01 mars 2006

Dédalo



[esse texto quis sair voando sozinho, ao som de Wandula – Merci, Dani, merci...]

...E sou meu próprio frio que me fecho
longe do amor desabitado e líquido,
amor em que me amaram, me feriram
sete vezes por dia, em sete dias
de sete vidas de ouro,
amor, fonte de eterno frio,
minha pena deserta, ao fim de março,
amor, quem contaria?
E já não sei se é jogo, ou se poesia.
[Drummond]

Ela sempre soube muito bem [ao menos era nisso que acreditava] dissimular sua solidão. Soterrada até o pescoço por livros e discos. Escrevendo, sobre a cama, suas ficções/confissões e cartas que jamais recebiam resposta alguma. O telefone que nunca toca. A companhia da mãe passiva em frente à tevê. Isto sim, a terrificava. Como pode alguém resumir a própria vida a filhos, cozinha e televisão? A vontade era de desistir, após repetitivas recusas, de convidá-la para um cinema, oferecer-lhe livros, cedês, beber um café na lancheria ali perto ou visitar o museu de artes. Não dou importância pra isso, minha filha. Como essa frase lhe doí.
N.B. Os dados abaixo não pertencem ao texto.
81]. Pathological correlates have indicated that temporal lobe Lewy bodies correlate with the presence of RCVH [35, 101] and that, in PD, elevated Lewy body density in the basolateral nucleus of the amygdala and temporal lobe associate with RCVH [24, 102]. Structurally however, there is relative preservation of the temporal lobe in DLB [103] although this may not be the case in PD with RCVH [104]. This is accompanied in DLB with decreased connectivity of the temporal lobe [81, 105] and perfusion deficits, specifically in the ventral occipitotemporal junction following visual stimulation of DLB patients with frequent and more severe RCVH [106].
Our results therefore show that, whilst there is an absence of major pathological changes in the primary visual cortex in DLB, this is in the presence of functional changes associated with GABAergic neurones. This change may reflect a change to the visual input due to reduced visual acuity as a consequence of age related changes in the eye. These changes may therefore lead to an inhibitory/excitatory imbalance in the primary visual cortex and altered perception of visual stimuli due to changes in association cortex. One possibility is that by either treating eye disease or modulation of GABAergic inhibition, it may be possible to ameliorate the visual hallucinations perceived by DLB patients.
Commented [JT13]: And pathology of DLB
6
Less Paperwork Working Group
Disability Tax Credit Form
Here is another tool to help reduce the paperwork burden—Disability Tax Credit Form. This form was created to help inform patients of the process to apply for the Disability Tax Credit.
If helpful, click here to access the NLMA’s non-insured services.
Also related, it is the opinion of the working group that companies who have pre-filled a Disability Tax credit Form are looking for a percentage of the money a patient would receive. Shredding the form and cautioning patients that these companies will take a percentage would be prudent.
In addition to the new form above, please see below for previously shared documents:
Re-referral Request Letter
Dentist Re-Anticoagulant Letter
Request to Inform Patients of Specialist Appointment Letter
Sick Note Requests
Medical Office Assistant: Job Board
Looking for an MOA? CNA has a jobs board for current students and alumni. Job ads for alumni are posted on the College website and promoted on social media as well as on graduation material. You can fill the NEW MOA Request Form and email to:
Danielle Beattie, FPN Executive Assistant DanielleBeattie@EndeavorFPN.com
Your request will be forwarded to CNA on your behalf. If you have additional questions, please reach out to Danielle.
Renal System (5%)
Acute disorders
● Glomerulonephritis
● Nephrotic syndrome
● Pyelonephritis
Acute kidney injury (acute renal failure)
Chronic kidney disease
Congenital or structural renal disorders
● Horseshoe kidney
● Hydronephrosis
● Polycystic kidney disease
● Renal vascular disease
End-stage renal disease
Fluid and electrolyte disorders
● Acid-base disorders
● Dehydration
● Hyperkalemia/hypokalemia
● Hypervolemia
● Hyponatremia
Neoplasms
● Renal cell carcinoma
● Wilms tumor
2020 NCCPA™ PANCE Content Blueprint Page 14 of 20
Agora, ela se vê em outra cidade, dentro de um apartamento temporária e inteiramente seu. Ouvir música de madrugada, ler, ver filmes, escrever no computador. Mas, e depois, e daí? Quem ocupará todos esses espaços vazios? Ela caminha pelo apartamento, acende um cigarro após o outro, liga e desliga a tevê, bebe água querendo afogar algo dentro de si [água é tão... Virginia Woolf]. Nenhuma música a preenche. Nenhum livro. Ela não consegue se concentrar. Ela perde o sono. A solidão, camuflada na casa de sua mãe, agora está bem diante de seu nariz. Ela a sente como um nervo exposto, encaram-se olho a olho, dente por dente. Ela se espanta com seu reflexo no espelho. Ela não consegue sair de casa. Ela nem conhece os vizinhos. De um texto que passou voando pelo seu pensamento [onde foi parar aquele caderninho quando mais precisava dele?], restou-lhe apenas uma palavra: dédalo. Ela procura no dicionário: cruzamento confuso de caminhos; encruzilhada, labirinto; coisa complicada ou obscura; confusão, emaranhamento... Dédalo era também o pai de Ícaro, ele construiu-lhes asas de cera para que fugissem do labirinto. Seu filho, no entanto, aproximou-se demais do sol. E o resto da história, todos sabem. Ela estende suas próprias asas, ainda molhadas. Feito um condor que, finalmente, se liberta do jardim zoológico. Seria capaz de voar depois de todos esses anos? Ela bate suas asas, mas não sai do lugar. Ela só sabe voar para dentro.

1 commentaire:

Gisalina a dit…

Troco todos esses argentinos bobos por ti. Saudade. Logo logo ela aprende a voar pra fora, é só redirecionar o olhar.